- Work instruction
Find every line in the items below that contains the word "dvosoban", and copy each of those lines. Case counts.

START Given records

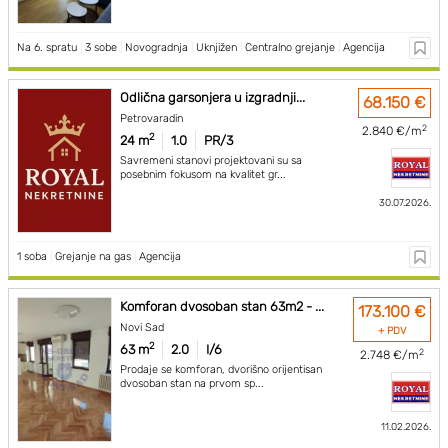
Na 6. spratu
|
3 sobe
|
Novogradnja
|
Uknjižen
|
Centralno grejanje
|
Agencija
Odlična garsonjera u izgradnji...
68.150 €
Petrovaradin
2
2.840 €/m
2
24 m
1.0
PR/3
Savremeni stanovi projektovani su sa
posebnim fokusom na kvalitet gr...
30.07.2026.
1 soba
|
Grejanje na gas
|
Agencija
Komforan dvosoban stan 63m2 - ...
173.100 €
Novi Sad
+ PDV
2
63 m
2.0
I/6
2
2.748 €/m
Prodaje se komforan, dvorišno orijentisan
dvosoban stan na prvom sp...
11.02.2026.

END Given records

- Output of the exercise
Komforan dvosoban stan 63m2 - ...
dvosoban stan na prvom sp...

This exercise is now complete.